現にそこまでの美鈴の話を聞いた女子の顔は、どことなく緩んでしまっている。


「でも、ずるいよ!美鈴!」

「え?何が?」

「あんなに可愛い高宮君、ずっと独り占めしてたんでしょ!?」

「え?だって、普通に話しかけて、普通に接するようになったのって、私だけだし」

「う…それはそうだけど…」

「教えてくれてもいいじゃない…」

「だあめ♪だって涼羽ちゃんは、私だけの涼羽ちゃんだもん♪」

「ず~る~い~!!」

「ずるいよ~!!」


HRも始まらないうちからずいぶんな喧騒が響くこの3-1の教室。


今までずっと敬遠してきた男子が、下手をすれば本物の女子よりも可愛いことが分かって…

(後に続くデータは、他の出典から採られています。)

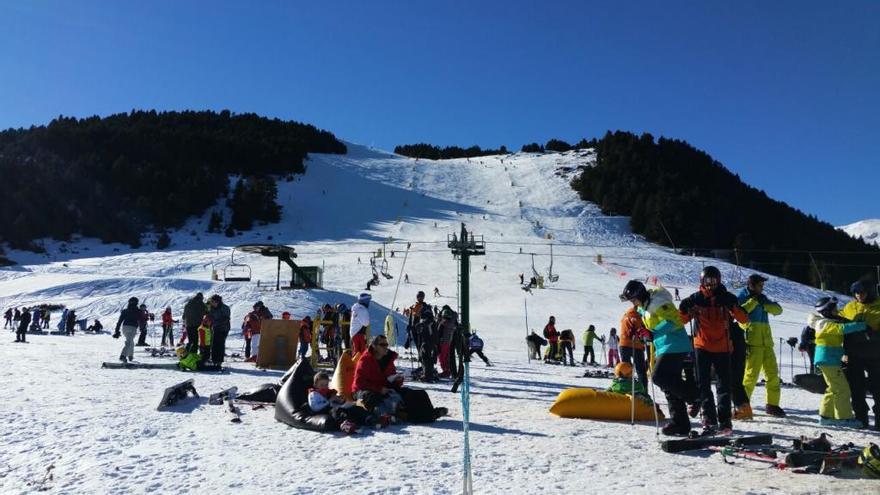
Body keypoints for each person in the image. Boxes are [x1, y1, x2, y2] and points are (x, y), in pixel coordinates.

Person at [679, 266, 749, 435]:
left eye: (713, 281)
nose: (710, 285)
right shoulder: (696, 299)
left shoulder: (726, 299)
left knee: (724, 385)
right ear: (702, 282)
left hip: (723, 347)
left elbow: (744, 319)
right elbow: (681, 320)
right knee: (702, 384)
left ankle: (725, 421)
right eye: (707, 281)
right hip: (702, 346)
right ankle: (709, 419)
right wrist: (683, 308)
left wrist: (734, 305)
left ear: (719, 281)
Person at [620, 279, 695, 436]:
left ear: (639, 295)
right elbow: (651, 326)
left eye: (633, 300)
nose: (633, 304)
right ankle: (680, 423)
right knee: (669, 386)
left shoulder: (658, 302)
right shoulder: (645, 307)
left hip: (675, 344)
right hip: (664, 346)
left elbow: (673, 321)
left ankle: (695, 396)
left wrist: (653, 333)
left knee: (658, 377)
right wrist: (644, 333)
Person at [808, 296, 867, 426]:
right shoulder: (823, 324)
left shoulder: (827, 321)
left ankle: (826, 416)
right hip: (827, 359)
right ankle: (844, 418)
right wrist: (861, 325)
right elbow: (840, 329)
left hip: (829, 359)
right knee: (842, 389)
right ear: (827, 311)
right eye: (834, 309)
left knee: (833, 388)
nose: (837, 311)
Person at [738, 274, 786, 418]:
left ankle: (772, 404)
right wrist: (754, 301)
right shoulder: (742, 296)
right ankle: (742, 406)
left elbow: (778, 310)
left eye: (762, 286)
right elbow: (739, 314)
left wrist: (764, 303)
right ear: (752, 285)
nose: (762, 288)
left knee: (773, 375)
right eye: (760, 285)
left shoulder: (762, 298)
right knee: (750, 376)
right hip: (752, 342)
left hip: (766, 342)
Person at [840, 280, 880, 429]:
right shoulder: (850, 307)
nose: (859, 296)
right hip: (854, 354)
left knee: (878, 388)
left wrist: (873, 334)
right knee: (856, 388)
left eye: (862, 293)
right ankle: (861, 418)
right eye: (856, 293)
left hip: (875, 354)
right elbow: (839, 325)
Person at [352, 335, 402, 426]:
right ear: (374, 346)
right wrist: (379, 389)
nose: (386, 347)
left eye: (386, 344)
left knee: (411, 394)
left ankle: (426, 414)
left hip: (382, 389)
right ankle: (380, 417)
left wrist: (398, 380)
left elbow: (390, 379)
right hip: (362, 391)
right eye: (382, 344)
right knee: (372, 397)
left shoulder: (388, 360)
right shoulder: (365, 360)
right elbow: (360, 383)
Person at [620, 308, 649, 387]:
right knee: (641, 370)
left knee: (626, 369)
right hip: (636, 345)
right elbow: (641, 330)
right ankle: (643, 390)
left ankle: (627, 388)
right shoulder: (638, 316)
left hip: (624, 344)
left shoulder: (625, 316)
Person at [114, 298, 141, 362]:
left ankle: (130, 355)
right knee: (129, 342)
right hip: (133, 328)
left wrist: (117, 330)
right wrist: (142, 328)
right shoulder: (138, 311)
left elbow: (120, 321)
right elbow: (141, 320)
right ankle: (123, 356)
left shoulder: (125, 310)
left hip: (125, 327)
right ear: (136, 303)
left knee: (130, 341)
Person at [207, 294, 231, 366]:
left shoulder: (225, 308)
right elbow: (210, 316)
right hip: (215, 328)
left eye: (212, 302)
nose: (211, 303)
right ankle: (214, 360)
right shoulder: (212, 308)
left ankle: (219, 361)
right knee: (214, 344)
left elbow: (226, 318)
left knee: (220, 344)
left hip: (223, 328)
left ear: (217, 302)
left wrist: (216, 322)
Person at [437, 306, 457, 378]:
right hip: (448, 342)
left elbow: (438, 333)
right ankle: (447, 370)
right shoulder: (452, 322)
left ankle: (446, 371)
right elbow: (454, 316)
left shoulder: (443, 323)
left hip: (443, 342)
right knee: (446, 357)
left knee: (442, 357)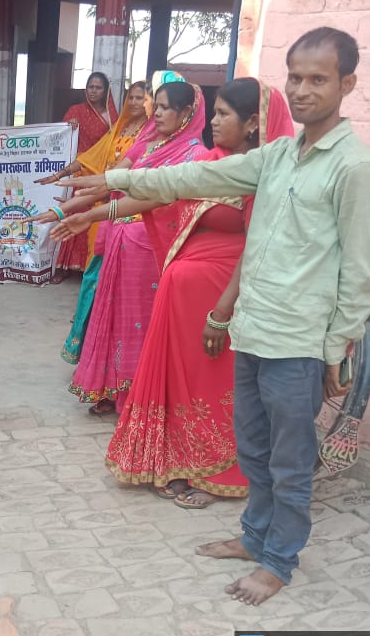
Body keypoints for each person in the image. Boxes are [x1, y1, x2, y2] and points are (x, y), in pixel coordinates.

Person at [66, 28, 370, 604]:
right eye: (296, 77)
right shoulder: (278, 155)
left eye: (318, 79)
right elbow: (194, 177)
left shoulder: (353, 167)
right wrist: (114, 178)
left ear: (346, 84)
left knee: (289, 455)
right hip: (252, 329)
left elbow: (358, 271)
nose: (303, 90)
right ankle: (255, 536)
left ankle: (279, 560)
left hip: (299, 340)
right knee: (252, 445)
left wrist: (338, 350)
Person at [98, 79, 294, 503]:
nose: (215, 122)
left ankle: (220, 473)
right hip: (180, 298)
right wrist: (88, 211)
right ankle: (175, 461)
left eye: (225, 115)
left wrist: (222, 311)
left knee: (213, 386)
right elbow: (158, 195)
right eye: (216, 111)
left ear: (253, 124)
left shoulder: (266, 178)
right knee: (180, 383)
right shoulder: (210, 161)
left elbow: (259, 247)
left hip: (222, 301)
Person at [39, 80, 207, 416]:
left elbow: (155, 201)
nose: (155, 113)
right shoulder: (145, 144)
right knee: (113, 318)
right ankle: (109, 389)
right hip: (118, 244)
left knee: (142, 323)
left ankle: (139, 395)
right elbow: (109, 182)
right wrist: (62, 210)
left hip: (151, 253)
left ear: (187, 113)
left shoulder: (194, 157)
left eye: (163, 108)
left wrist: (85, 212)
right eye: (153, 106)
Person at [35, 81, 150, 363]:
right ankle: (92, 353)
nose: (135, 103)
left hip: (136, 220)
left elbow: (127, 182)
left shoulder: (152, 138)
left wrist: (81, 198)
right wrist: (61, 178)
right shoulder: (119, 130)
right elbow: (91, 160)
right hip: (104, 209)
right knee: (94, 281)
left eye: (142, 98)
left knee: (120, 295)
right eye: (131, 98)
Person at [52, 72, 120, 278]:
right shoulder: (76, 111)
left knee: (94, 217)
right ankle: (64, 266)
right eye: (90, 86)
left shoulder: (113, 117)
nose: (93, 91)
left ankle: (88, 265)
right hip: (80, 170)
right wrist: (68, 127)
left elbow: (116, 144)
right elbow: (59, 138)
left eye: (98, 87)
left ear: (105, 91)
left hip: (100, 173)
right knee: (73, 213)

男子生徒達は、どう接したらいいのか分からず、混乱してしまっている。


女子生徒達は、今目の当たりにした涼羽の可愛らしさ…

そして、美鈴から聞かされたエピソードもあって、涼羽に対する好感がうなぎ昇りに上昇していっている。


「えへへ♪涼羽ちゃんおはよ~♪」


そんなクラスメイト達を尻目に、いつも通りべったりと涼羽に抱きつく美鈴。


「!お、おはよう…美鈴ちゃん…」


そして、相変わらず慣れないのか…

身体をびくりと震わせ、戸惑いを隠せない…

おずおずとした反応の涼羽。


もはや女子と女子の絡みにしか見えない二人のやりとり。


今日この日…

今この時から…


この高宮 涼羽という可愛いの化身と積極的に絡んでいこうとする生徒が増えていったのは、言うまでもない。